Vietnam to try 38 people over bombing campaign
HANOI - Vietnam announced on Saturday it is to try 38
people for terrorism and anti-regime propaganda as it
gave first details of a year-long wave of bombings and
attempted bombings leading up to last year's 25th
anniversary of the Vietnam War.
The sabotage campaign, which involved 11 separate
groups of infiltrators, was the work of the opposition
Free Vietnam Movement led by US-based Nguyen Huu
Chanh, an official daily said.
The outlawed opposition group used bases in Cambodia
and Thailand to mount its wave of armed attacks, just
one of which actually succeeded, the mass circulation Ho
Chi Minh City youth paper, Tuoi Tre, said.
It was the first time Vietnam's secretive communist
authorities had given details of the arrests, even though
some dated back as far as March 1999.
The only previous official reference was a cryptic
three-line announcement in the communist party daily
Nhan Dan last August which said more than 40 saboteurs
had been detained since March 1999.
But the revelation explained why Washington had warned
US nationals to beware of sabotage attempts in the
run-up to the huge official celebrations for the end of the
war held in Ho Chi Minh City last April.
The 38 defendants, who are soon to go on trial before
the commercial capital's People's Court, were among a
total of 50 people detained by the security services, Tuo
Tre said.
Just three of the defendants were actually Vietnamese
residents -- all of the others had infiltrated from abroad.
One was a US resident: the others were all "common
criminals" who had found refuge in Cambodia and
Thailand after fleeing Vietnamese justice, the paper
charged.
The one successful operation the group had mounted was
a grenade attack on a gathering of followers of the Hoa
Hao -- a Vietnam-based reformist Buddhist sect -- in the
Cambodian border province of An Giang last March.
The two suspects, Le Than and Nguyen Thi Thu Thuy,
had sought to "blacken the name of the Vietnamese state
by suggesting it oppressed religious freedoms," the paper
claimed, although it gave no details of any casualties in
the attack.
The gathering the paper referred to was actually
organised by the sect's outlawed unofficial leadership and
led to a wave of arrests as the authorities unsuccessfully
sought to prevent it taking place.
The paper also gave details of two attempted bombings.
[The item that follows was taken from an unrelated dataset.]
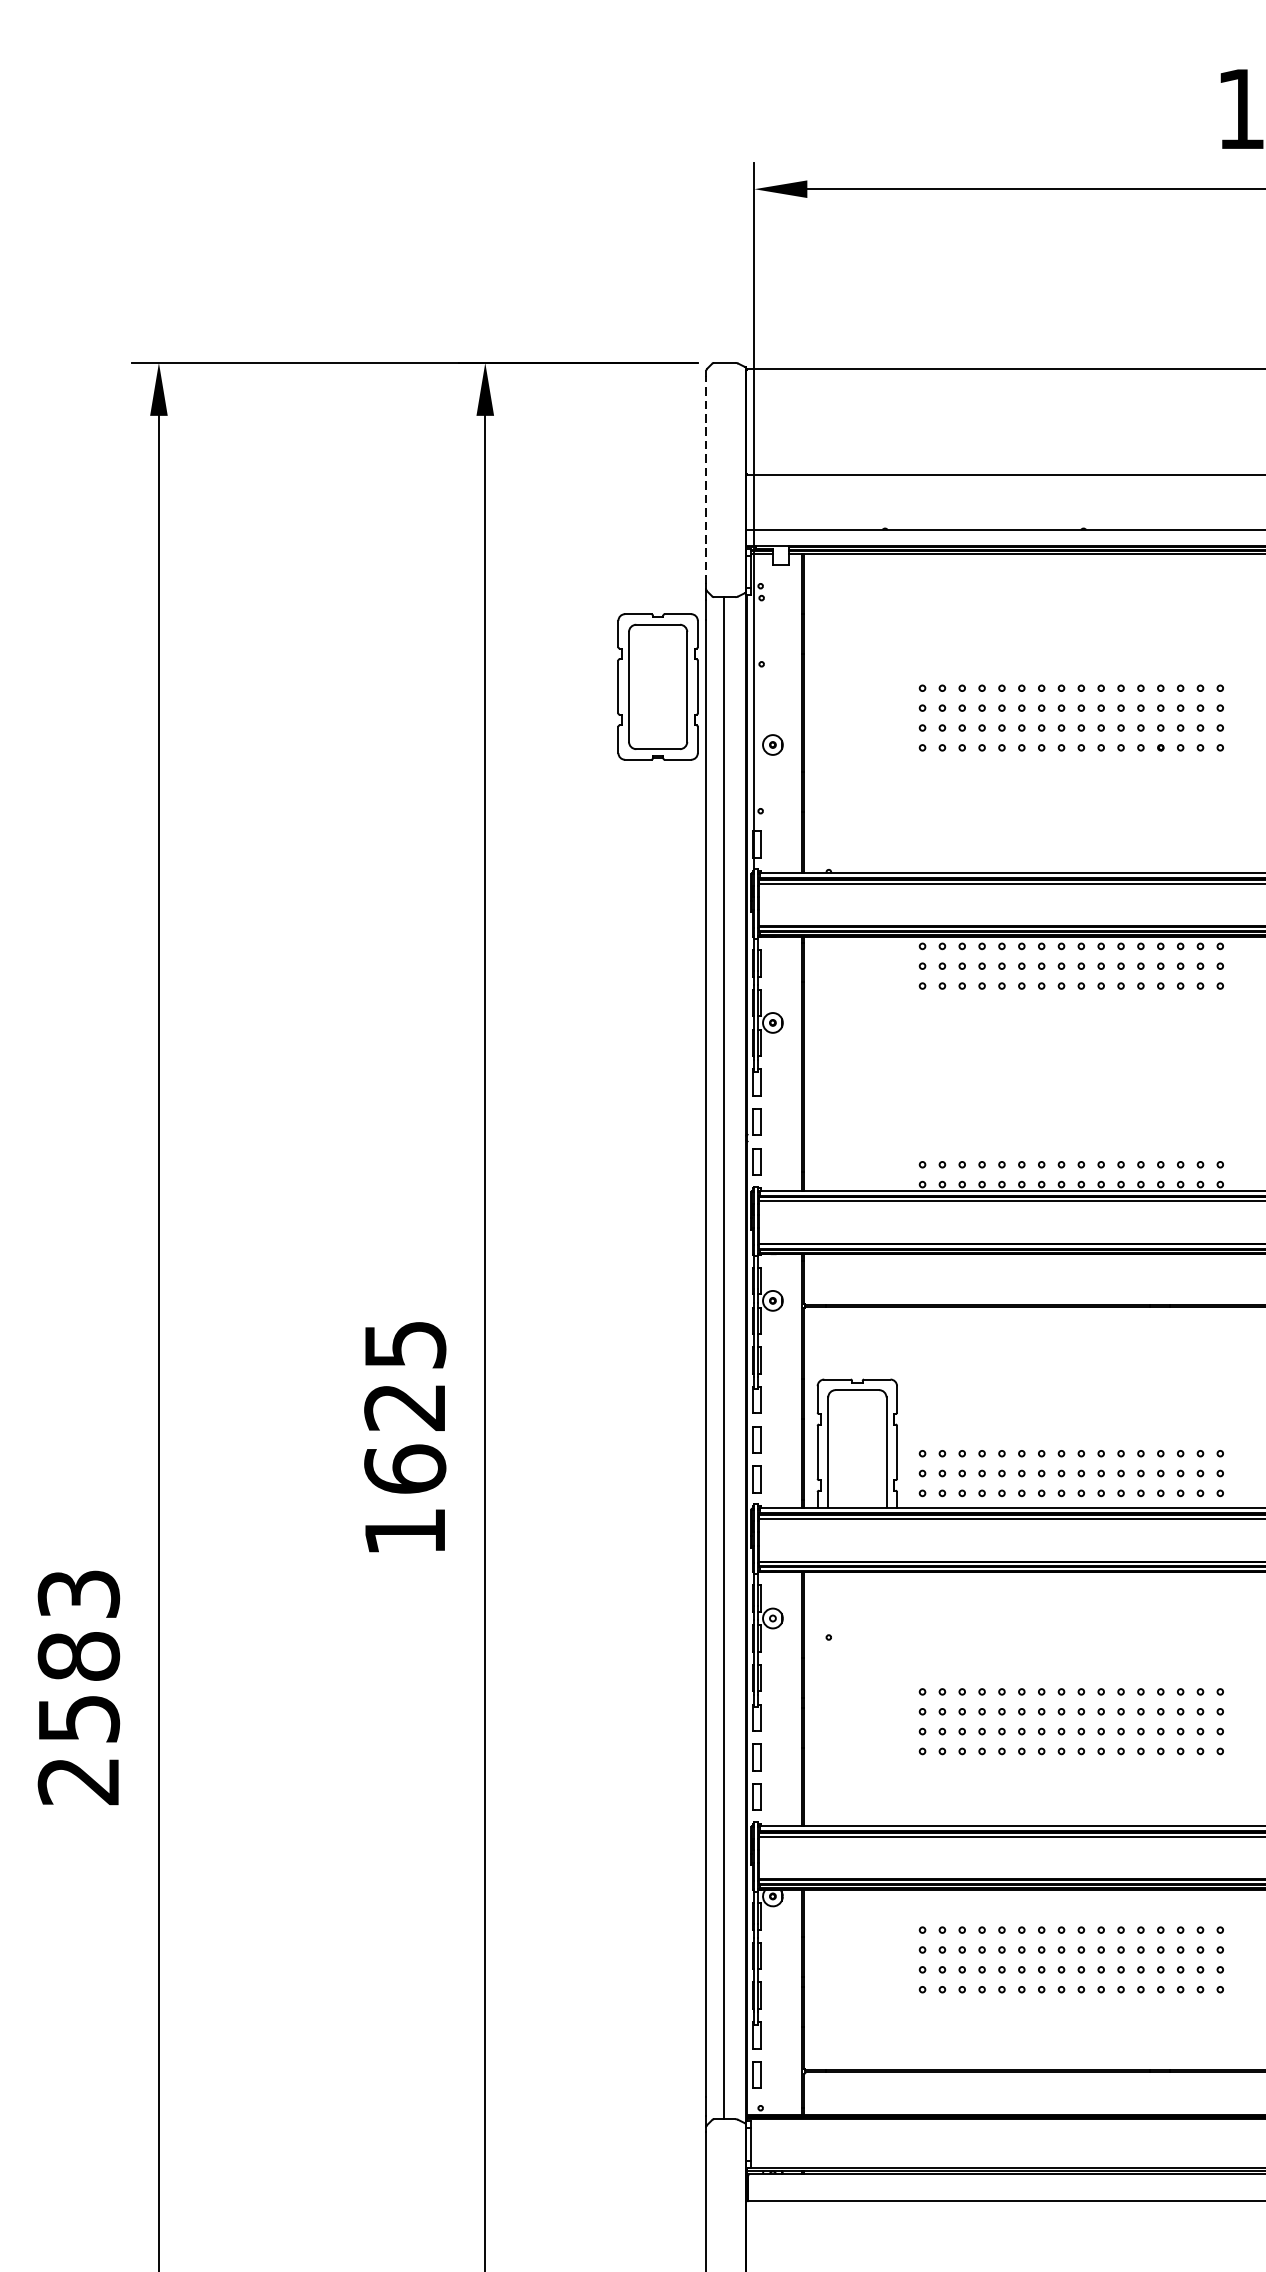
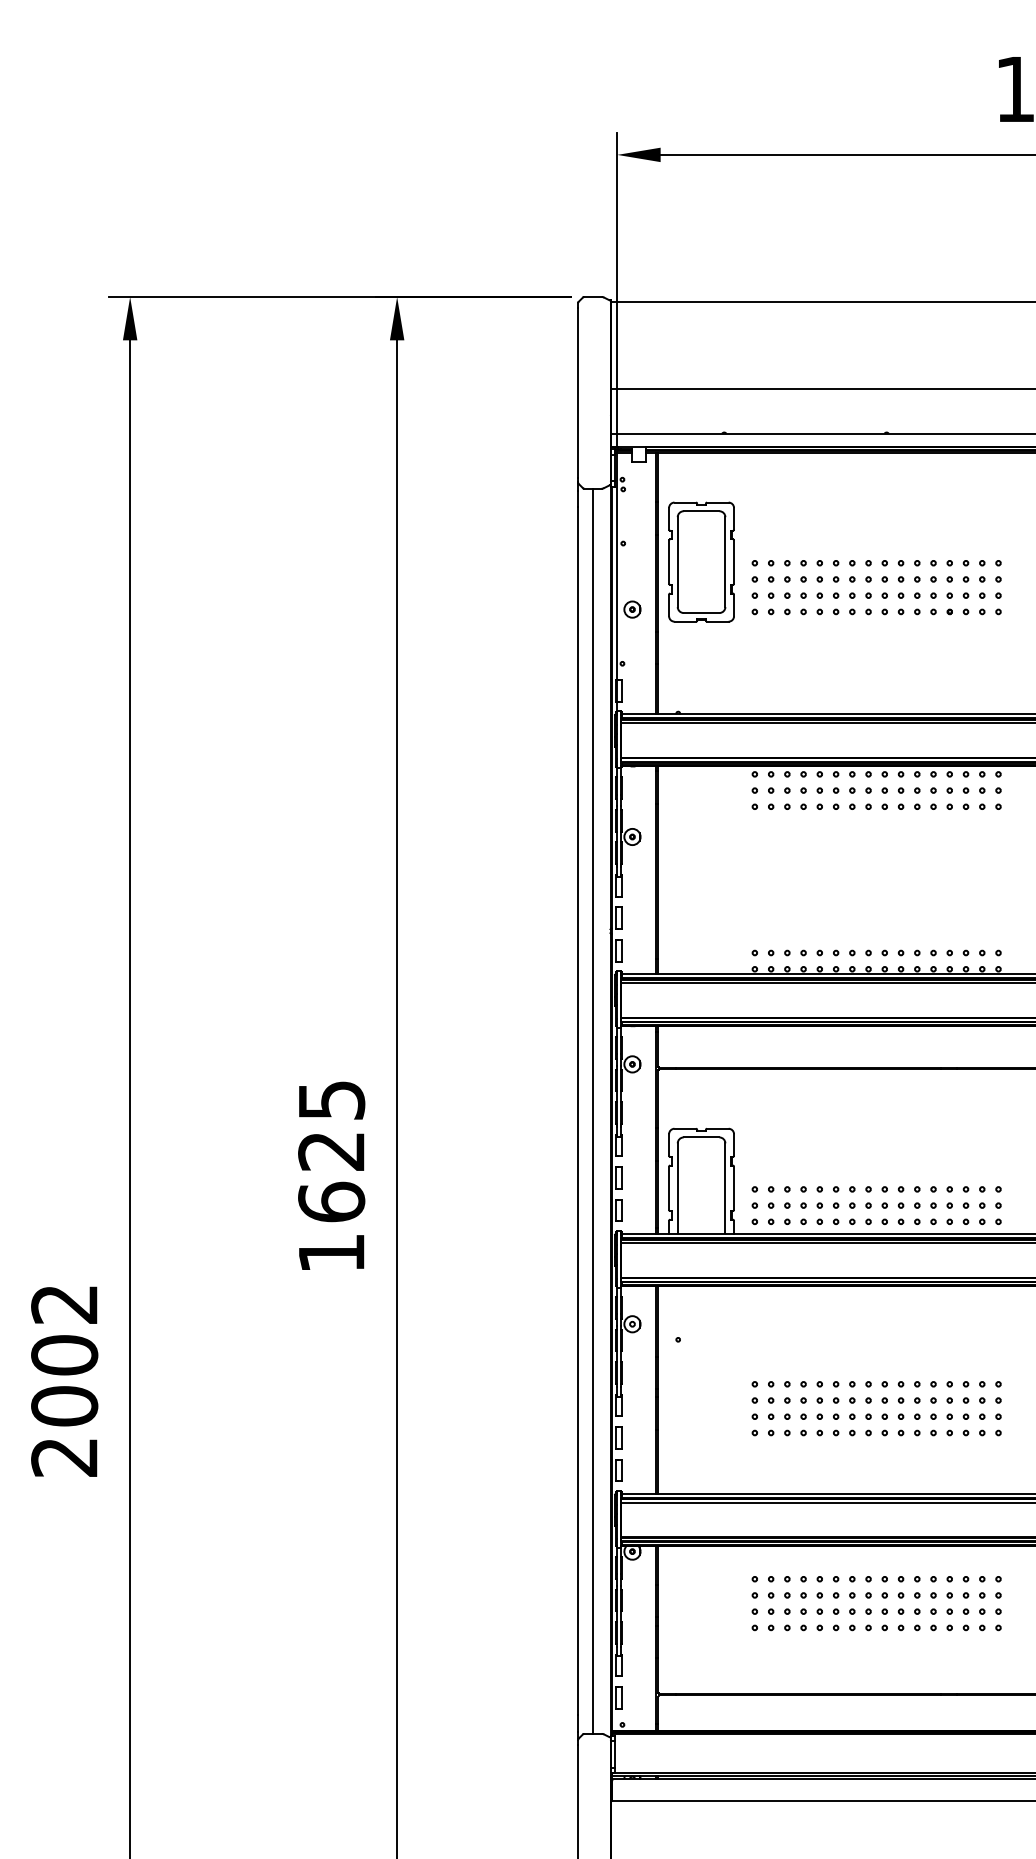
line: (706, 479) -> (578, 392), dashed -> solid
part: (658, 686) -> (701, 561), moved
text: (78, 1656) -> (64, 1355), 2583 -> 2002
In April 1999, two men it named as Son Tam and Danh
Huong were detained while attempting to plant bombs in
the Mekong delta province of Can Tho.
And the same month defendants Chan Khiu and To Van
Hong were arrested for attempting to plant bombs in a
public park in Ho Chi Minh City.
The paper also spoke of further attempted bombings in
Can Tho province in June and July 1999 and again at
unspecified locations between November 1999 and
February 2000, although it gave no further details.
The publicity around the trial is bound to complicate
Vietnam's relations with Cambodia and Thailand.
The paper said both countries had harboured bases for
the sabotage campaign, although it acknowledged that
Bangkok had expelled the Free Vietnam Movement's
leader.
Last year's first announcement that saboteurs had been
arrested prompted an outspoken tirade against
unspecified "imperialist countries" by Police Minister Le
Minh Houng.
Both Cambodia and Thailand have taken some action
against the Free Vietnam Movement in recent years,
although it has rarely gone beyond deportation.
In May 1998 Thai police announced that they detained
128 of the group's supporters in the Klong Yai district of
Trat province, 385 kilometres (230 kilometres) southeast
of Bangkok.
But the only charges ever pressed were for illegal entry.
And in 1996 and August 1999, Cambodian authorities
announced they had deported Free Vietnam Movement
members after arresting them for attempting to infiltrate
men and weapons into Vietnam.
However in November last year Phnom Penh announced
it would prosecute Vietnamese-American Le Sun Bao
after arresting him on suspicion of recruiting an armed
group during US President Bill Clinton's landmark visit
here.
Agence France Presse - February 4, 2001.